PRECIOUS Buddhist relics from an ancient town in Qingpu District have been found.

The discovery was made when the foundations of a historic pagoda built in the Northern Song Dynasty (960-1127) were unearthed in Qinglong Town, which served as Shanghai’s earliest port for foreign trade, Chen Jie, an archeologist with Shanghai Museum taking charge of the excavation, said yesterday.

The brick and stone foundation of Longping Temple Pagoda includes an underground vault in the middle of it, with many cultural relics stored inside.

The octagon foundation implies the pagoda, which has long since been destroyed, was bigger than all Shanghai’s 13 existing ancient pagodas, Shanghai Museum announced.

“It is estimated the pagoda had seven floors and was 50 meters tall, which was not only served as a religious site but also a navigation mark for merchant fleets sailing on the ancient Wusongjiang River to and from the sea,” said Chen.

The underground vault, a rectangular shape about 1.8 square meters and 1.4 meters tall. Two small pagodas of King Asoka and more than 10,000 historic coins, including the Wuzhu bronze coins dating back to Western Han Dynasty (206BC-25AD), were sprinkled on the stone floor of the vault.

Four small balls, three of them crystal, are of particular interest. They were found in boxes in the middle of the underground vault, according to the museum. The priceless relics were placed inside a bronze bottle sealed inside the four boxes made of wood, iron, gold and silver.

Some 40 other cultural relics, such as a gold sculpture of the Gautama Buddha, two crystal rosaries, silver tortoise, silver chopsticks, silver spoons and a bronze mirror, were found inside the boxes.

“The excavation not only reveals the prosperity of Shanghai during the Tang and Song dynasties, but also provides important resources for researches on China’s ancient architecture and Buddhism,” said Chen.

The museum unveiled the relics to media and invited citizens for the first time yesterday. They will now go back to the museum’s conservation center for further research.

Meanwhile, the pagoda foundation will be refilled with earth to protect the structure for future excavation and development, according to the museum.

Apart from the foundation, more than 6,000 porcelains of the Tang Dynasty (618-907) have been unearthed from the ancient town since the archeological excavation was launched in 2010.

Most of the porcelain teapots, bowls and jars from the town were made by famous southern Chinese kilns, such as Jingdezhen, and were often shipped to Japan and Korea.

The findings from Qinglong Town proved Shanghai had become a major port for foreign trade in the Tang Dynasty as well as a critical stop along the ancient Maritime Silk Road, Chen said.

Other findings include four furnaces in a 60-square-meter area thought to have been an iron workshop. Five ancient wells also were found nearby, and bronze mirrors, three-legged iron pots, silver hairpins and other objects were discovered in the wells.

Archeologists will continue excavating the ancient town, because it was important to Shanghai’s history, said cultural heritage officials.

Blessed with its sophisticated river network, Qinglong Town stood as a wealthy settlement along the southern Yangtze River during the Tang and the Song dynasties, but a war during the Yuan Dynasty (1271-1368) sent the town into terminal decline.

[INFORMATION PROVIDED]
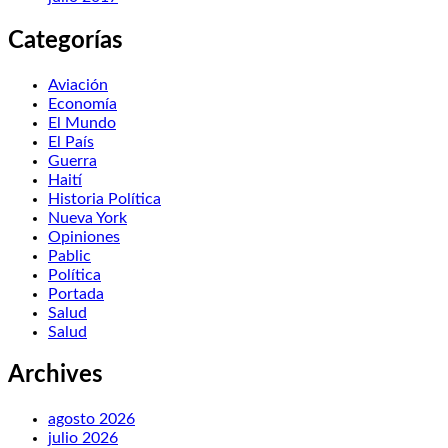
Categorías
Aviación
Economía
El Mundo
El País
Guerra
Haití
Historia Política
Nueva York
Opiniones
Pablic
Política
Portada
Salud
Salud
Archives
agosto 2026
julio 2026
==
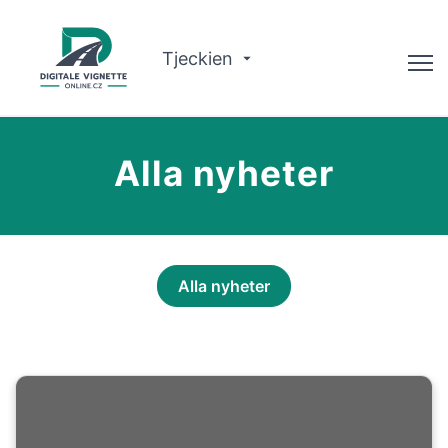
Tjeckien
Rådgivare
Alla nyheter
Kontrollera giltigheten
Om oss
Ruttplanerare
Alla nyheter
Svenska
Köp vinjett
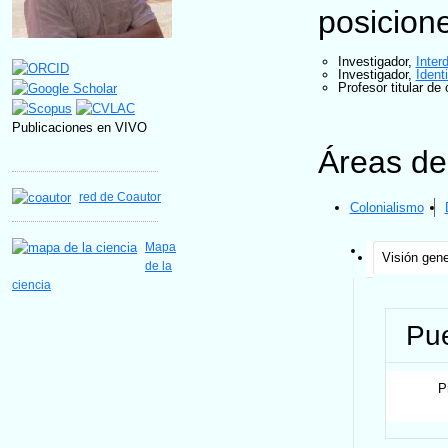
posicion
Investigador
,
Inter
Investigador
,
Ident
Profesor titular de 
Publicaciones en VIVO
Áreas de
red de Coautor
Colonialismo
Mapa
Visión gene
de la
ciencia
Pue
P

[TASK DETAILS]
According to the article about the Qinglong Town excavation, what materials were the four boxes sealing the bronze bottle made of?

[ANSWER SECTION]
Wood, iron, gold and silver.